F-16US Department of Defense

Military forces from Jordan and the U.S. are drilling together in the Jordanian desert with 17 other nations in Exercise Eager Lion 2013 -- the third such military drill to take place in Jordan.

The 12-day war games, slated to end Thursday, was explained by a statement on the website of the U.S. Armed Forces Central Command as an opportunity to "promote cooperation and interoperability among participants," but appears clearly intended to send a warning to Jordan’s northern neighbor, Syria.

At least one or two Patriot anti-missile batteries was recently deployed by the U.S. along the Jordanian-Syrian border to defend the kingdom against spillover from the country’s savage civil war. A similar set of four such batteries were deployed by NATO along Turkey’s border with Syria in January for similar reasons.

Involving forces on land, sea and in the air, the exercises bring together 8,000 troops from a total of 19 European and Arab nations. All are engaged in learning counterinsurgency techniques, fighting terrorism, non-standard warfare methods and border security.

Among the participants are also 7,000 civilian workers from humanitarian non-governmental organizations such as the International Committee of the Red Cross (ICRC).

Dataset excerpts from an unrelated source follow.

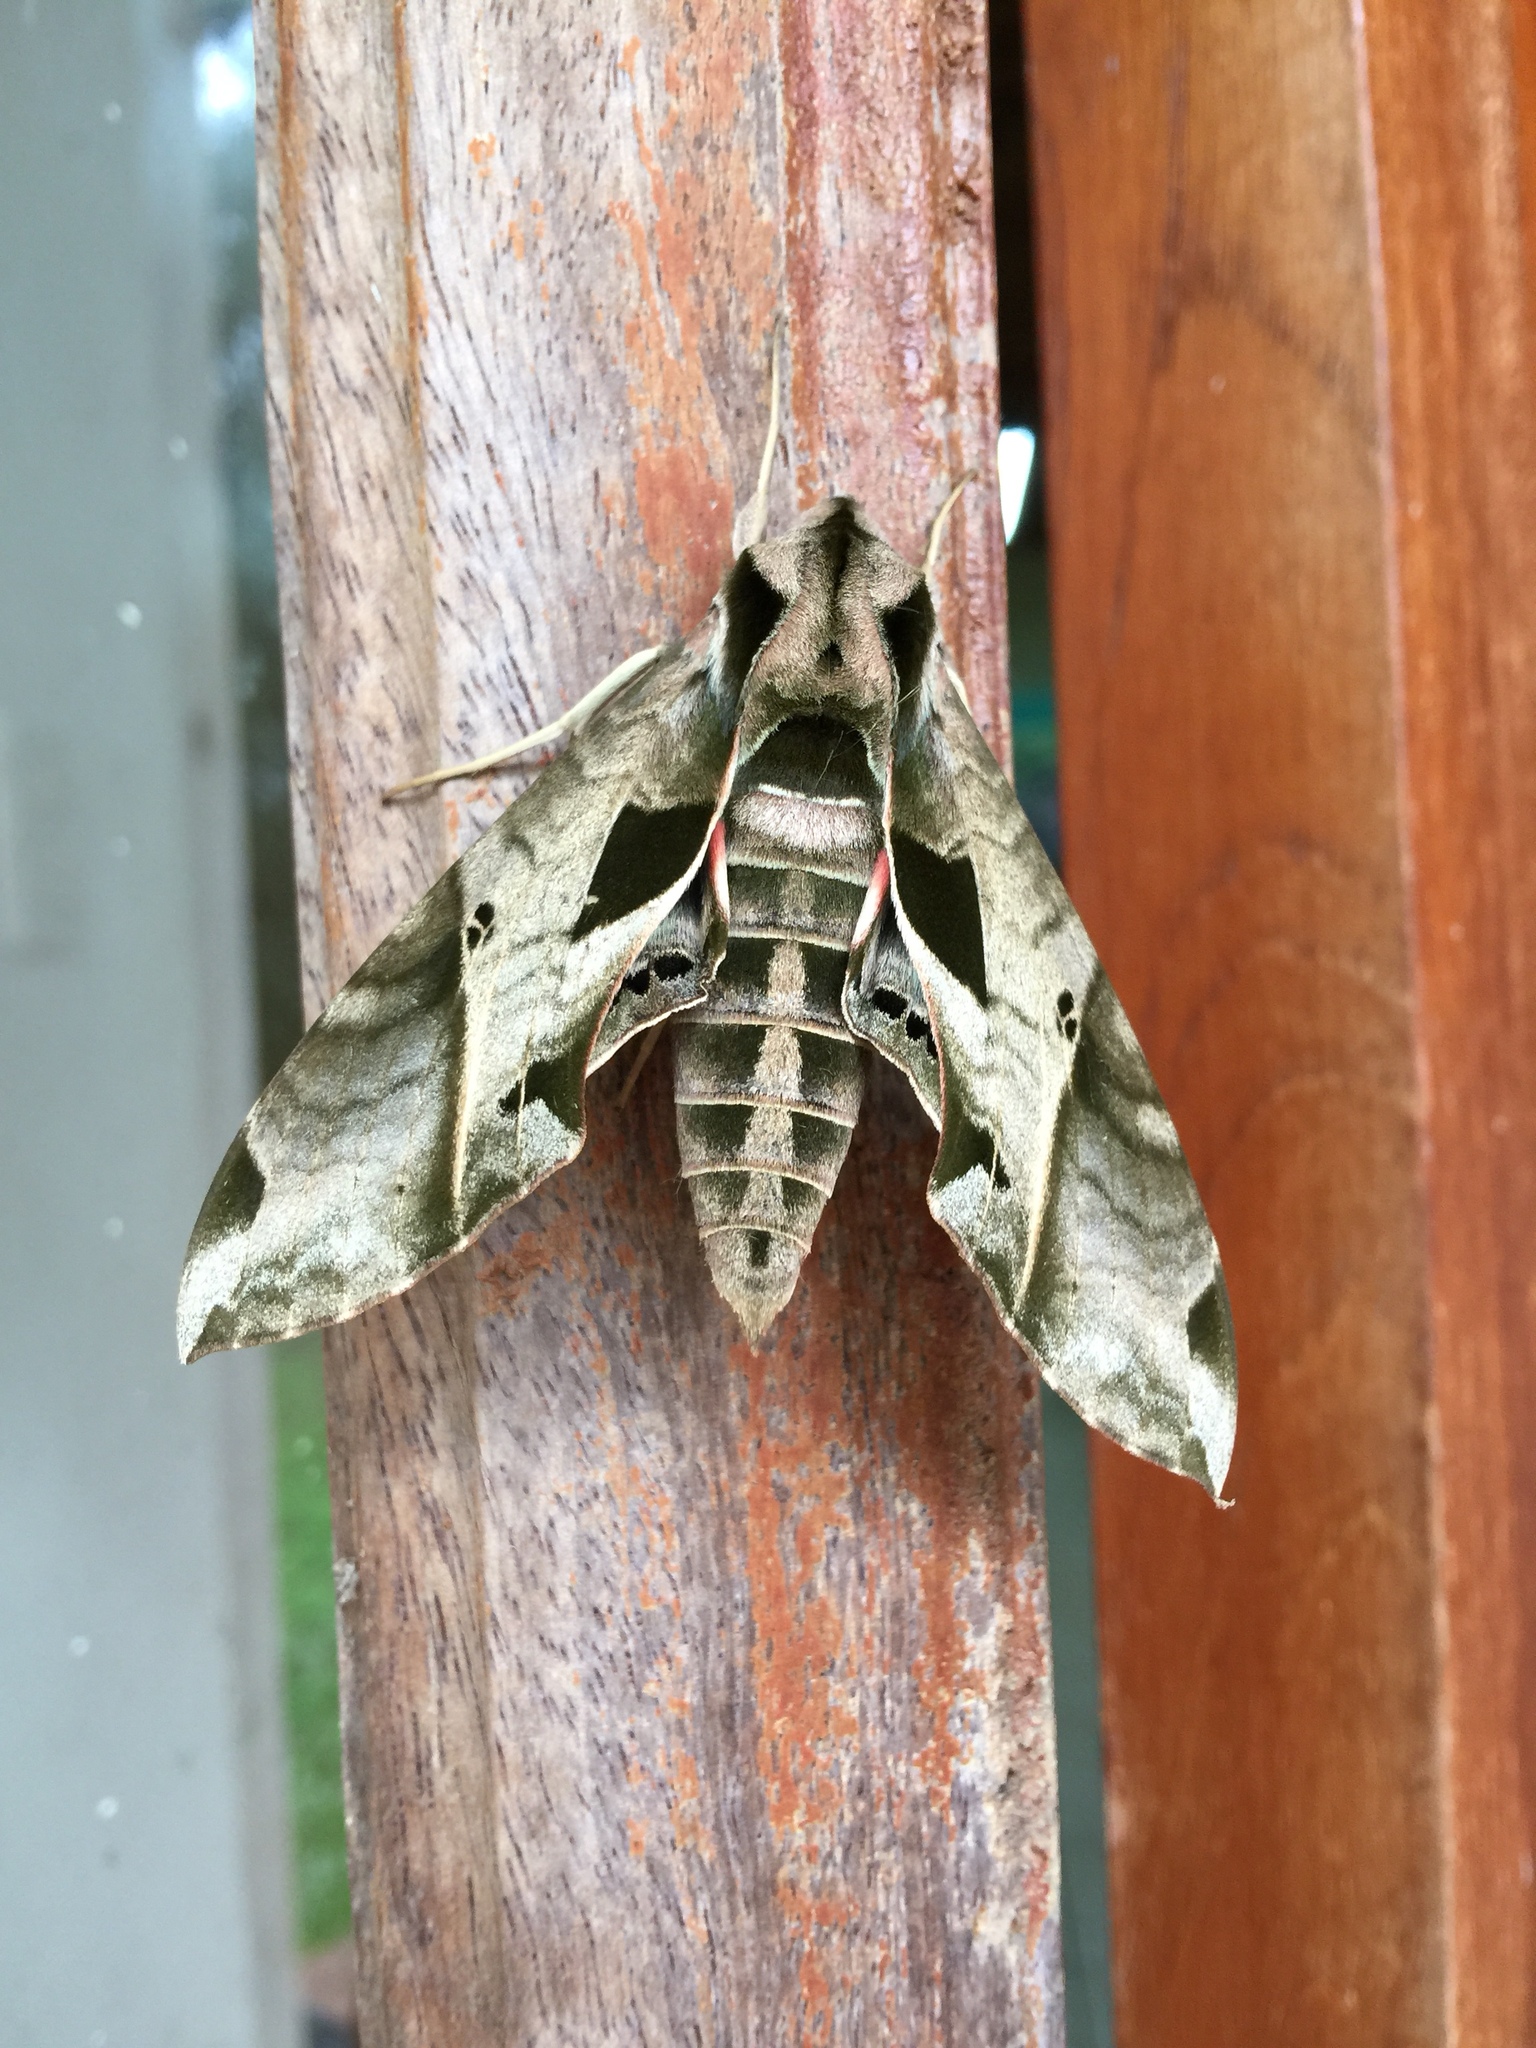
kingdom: Animalia
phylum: Arthropoda
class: Insecta
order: Lepidoptera
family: Sphingidae
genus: Eumorpha
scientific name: Eumorpha analis
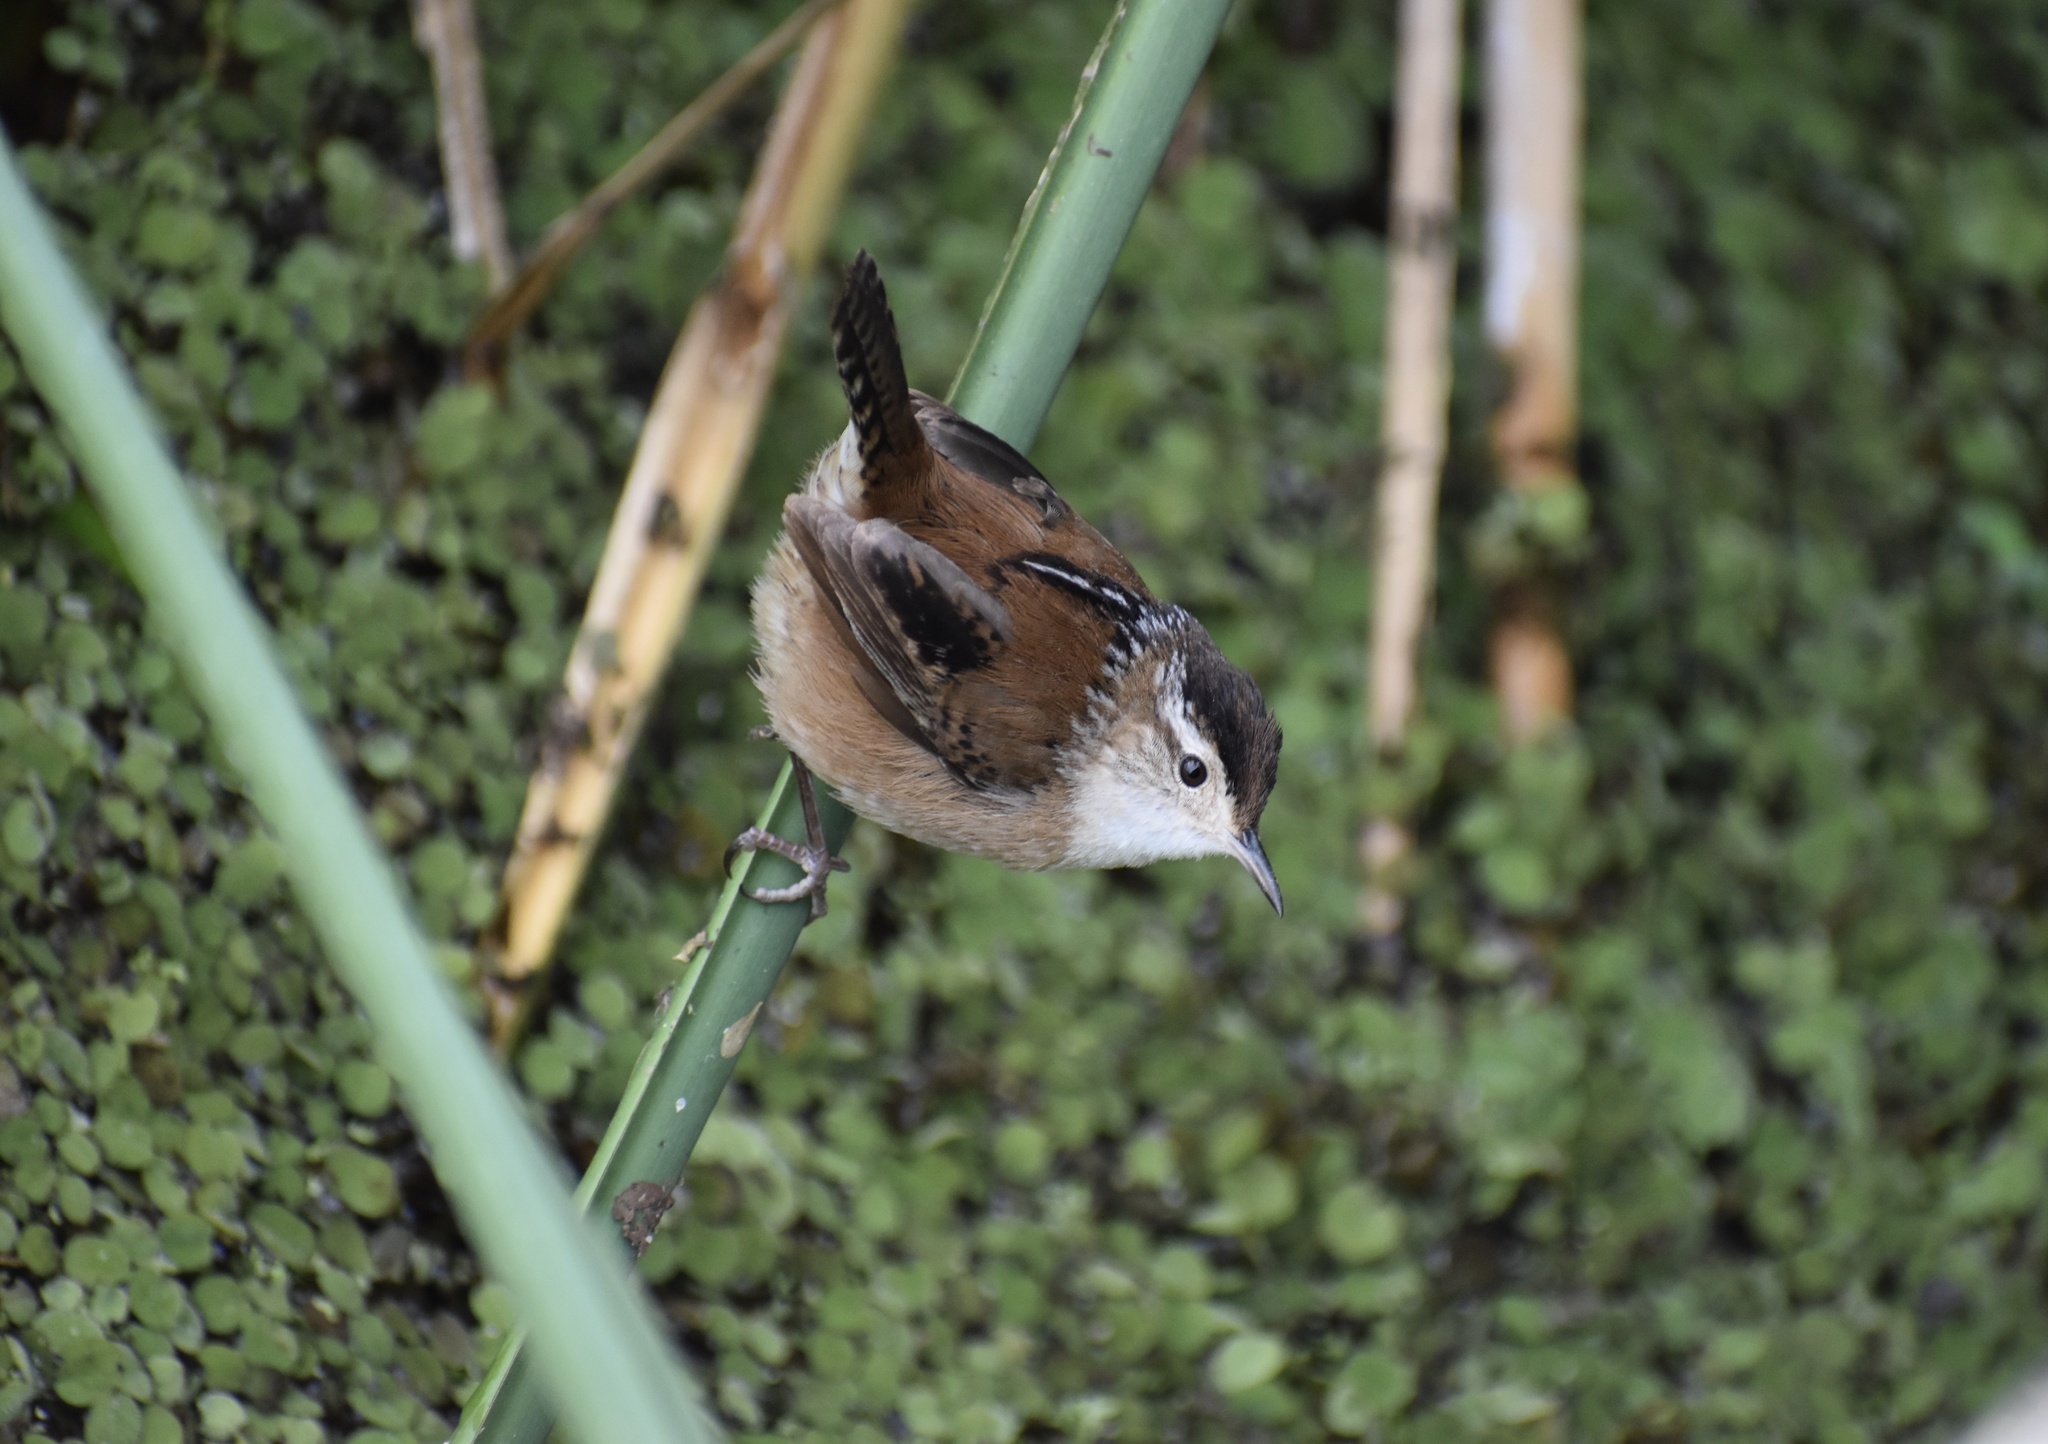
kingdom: Animalia
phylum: Chordata
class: Aves
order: Passeriformes
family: Troglodytidae
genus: Cistothorus
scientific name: Cistothorus palustris
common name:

The drill is designed to build the capability to cooperate and interoperate between the participating forces, build functional capacity, practice crisis management and enhance readiness, according to a statement by the U.S. Armed Forces.

A paratroop drill earlier this week described as a "friendship jump" by the U.S. Central Command public affairs department "was designed to help U.S. paratroopers "learn how they conduct an airborne operation."

U.S. Army Maj. Ryan Schloesser, civil affairs planning chief, 96th Civil Affairs Battalion (Airborne) said the jump was also "a good opportunity for them to watch us conduct an airborne operation."

Jordanian Chief Warrant Officer Firas Domi, command sergeant major of the Jordanian special operations forces commented, "We learn a lot from them – and sometimes we teach them something."